Climate impacts on health and urban areas: Heatwaves and death rate
Over the last half-century, the probability of heat extreme events has changed by orders of magnitude in almost every region of the world, with occurrences that are now up to a hundred times more in respect to a century ago. Of all-natural disasters, extreme high temperature events are the main cause of weather-related mortality and they are also expected to be the main factor responsible for additional deaths due to climate change in the coming years.
In cities, the heat island effect creates higher temperatures than in vegetated areas. But conditions within urban areas are not equal in all their parts—either due to their physical form or to the specific needs or vulnerabilities of inhabitants—therefore not all districts of a city are equally vulnerable to heatwaves. Thus, identifying those areas which are particularly vulnerable to heat stress is particularly important to implement interventions at local level aimed at improving the capacity to cope with the impacts of heat waves on citizens' health.

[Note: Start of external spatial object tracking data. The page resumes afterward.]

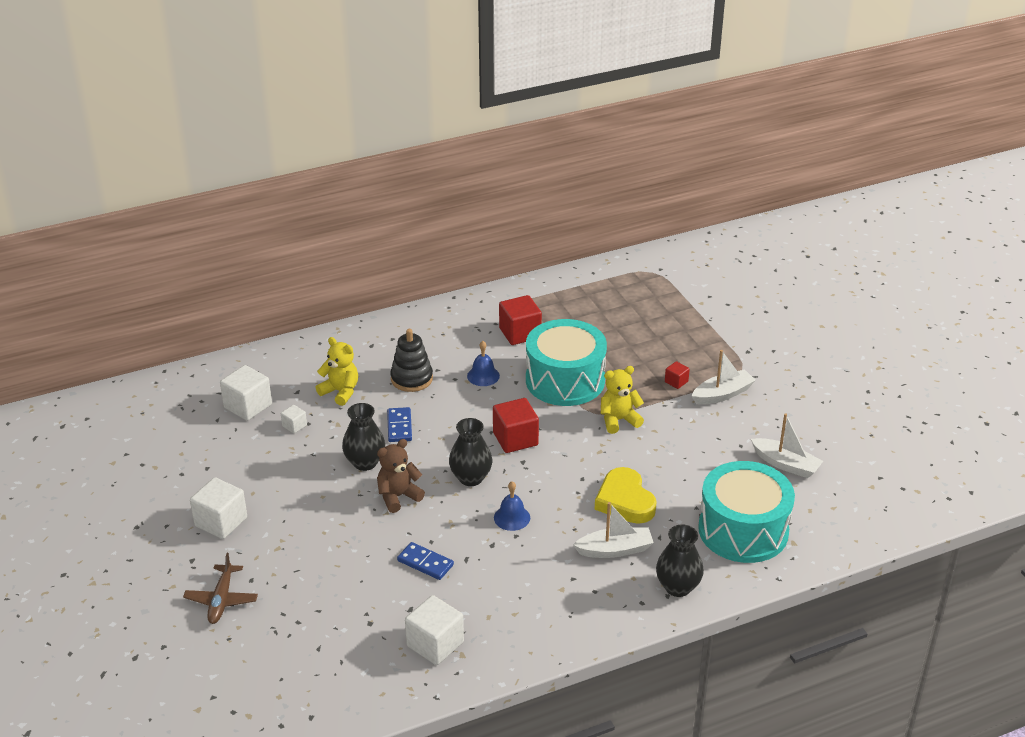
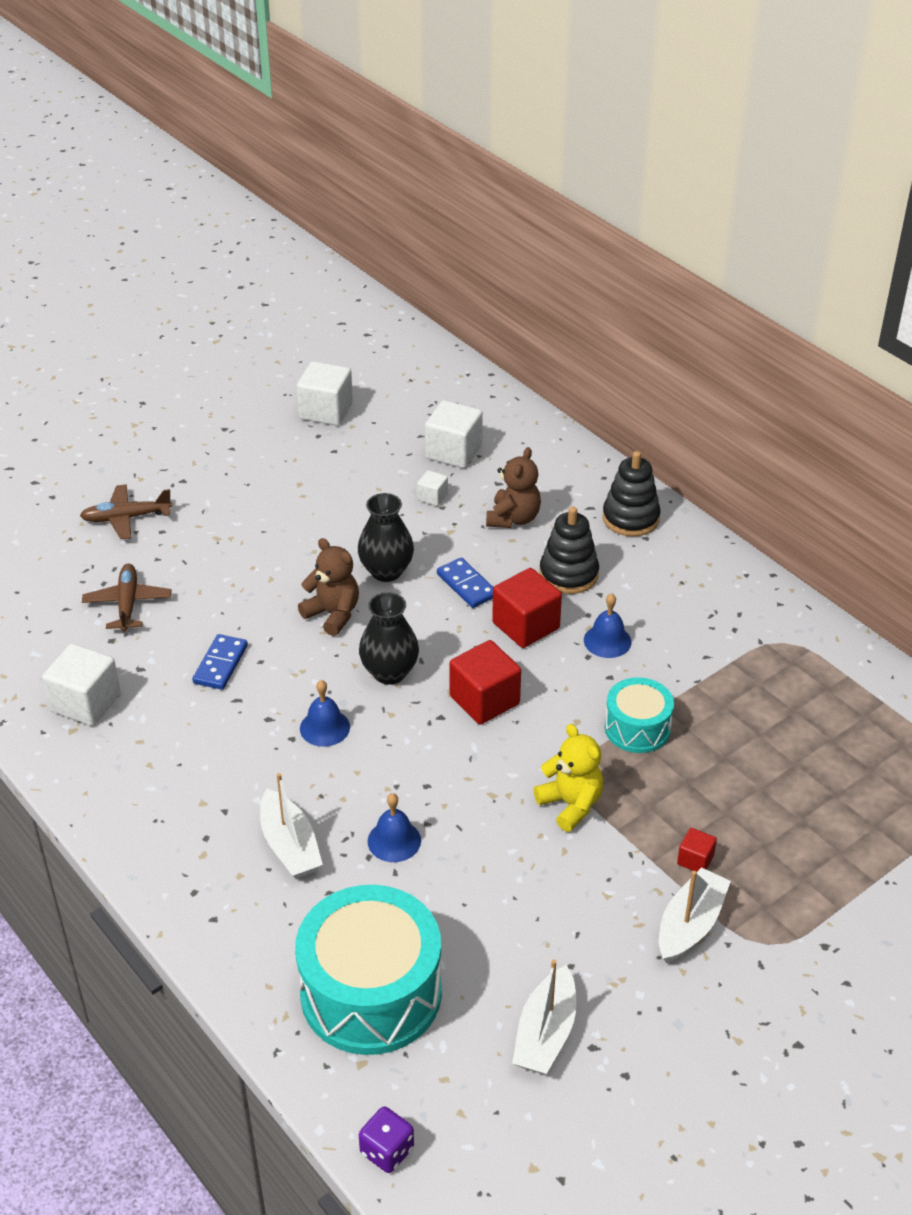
camera: 75 degrees right, 5 degrees up
white cube [190,477,247,539] -> white cube moved to [297,361,353,426]
yellow teddy bear [316,337,358,406] -> brown teddy bear [486,447,541,528]
blue domino [387,407,412,442] -> blue domino turned 75 degrees clockwise [437,557,494,608]
red cube [499,295,542,345] -> red cube moved to [492,568,562,648]
turquoise drum [526,319,607,406] -> turquoise drum [605,677,674,753], size x0.54
yellow heart [595,467,657,524] -> blue bell [368,793,421,862]
black vase [656,524,704,597] -> none
white boat [692,350,756,405] -> white boat turned 105 degrees counterclockwise [659,867,731,963]
none -> brown plane [82,564,172,632]
none -> purple dice [359,1107,414,1173]
none -> black stacking toy [603,451,661,537]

The literature review "The heat-health nexus in the urban context: A systematic literature review exploring the socio-economic vulnerabilities and built environment characteristics," published on the Journal Urban Climate and conducted by the CMCC Foundation in collaboration with Ca' Foscari University of Venice, aimed at exploring which vulnerability factors determine the nexus between the heat and the health outcome in a urban context. The analysis selected forty articles from the vast literature on the subject, extracted from two well-known databases of peer-reviewed literature (Scopus and PubMed).
"It was central to our research to consider interdisciplinary areas that rarely coexist together in the same analysis" explains Marta Ellena, CMCC researcher and lead author of the study. "There are many studies in literature that investigate which characteristics can influence the vulnerability of individuals to heat stress, considering physical and mental health, demographics, social and economic status. In this analysis, we have added to these factors also the built environment characteristics, because the temperature-mortality relationship does not occur in a territorial vacuum. Rather, it is 'embedded' within the urban fabric, according to the context-specific way natural, physical and socio-economic processes interact."

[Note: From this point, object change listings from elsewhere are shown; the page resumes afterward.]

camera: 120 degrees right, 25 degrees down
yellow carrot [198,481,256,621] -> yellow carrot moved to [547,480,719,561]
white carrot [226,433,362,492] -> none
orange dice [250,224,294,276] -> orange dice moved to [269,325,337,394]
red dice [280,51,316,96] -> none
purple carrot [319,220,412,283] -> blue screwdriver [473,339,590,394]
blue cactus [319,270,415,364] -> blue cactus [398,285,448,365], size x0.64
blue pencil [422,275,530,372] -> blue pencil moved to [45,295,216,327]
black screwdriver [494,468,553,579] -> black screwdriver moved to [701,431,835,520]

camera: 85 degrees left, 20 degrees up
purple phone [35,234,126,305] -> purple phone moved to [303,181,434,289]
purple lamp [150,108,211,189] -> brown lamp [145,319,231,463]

Through the concept of 'enhanced exposure,' the study notes how different aspects of the physical environment can exacerbate (or mitigate) climate impacts within different places across cities.
"The population exposure is certainly linked to the physical exposure of the district to heat. The built-up areas within the cities collect solar energy during the day and release it during the night. Therefore, the urban contexts heat up and stay warm much more than the surrounding green areas, even during the night. This happens to a more or less severe extent based on their shape and design" says Margaretha Breil, urban planner and researcher at CMCC. "But we cannot consider only the physical exposure: alongside this phenomenon, known as "heat island," there are other conditions that can make a context more difficult to live in, and even more deadly."
As emerges from the study, social disadvantage can further intensify the exposure to the heat risk. Research cited in the paper found that mortality associated with heatwaves is higher where there are high levels of crime and low social cohesion. On the other hand, it was found to be less for communities characterized by extended family ties that allow for mutual care rather than forcing isolation.
"The quality of life in cities is not only determined by the shape of the urban space, but also by its accessibility. If there is access to a green area, citizens' quality of life improves. And this is true both during a pandemic, as we are all seeing in this period, and during a heatwave" explains Breil. "Nevertheless, if the green area is place of crime or heavy traffic, it is as if it did not exist: those who are afraid to go out or do not find pleasure in going out stay at home during a heatwave. And at home, the most vulnerable can even die."
As the authors highlight, understanding of these aspects and aggregate them into heat vulnerability indices could be crucial to identify and implement efficient social and physical infrastructure measures using ad hoc spatial planning considerations and urban governance decisions.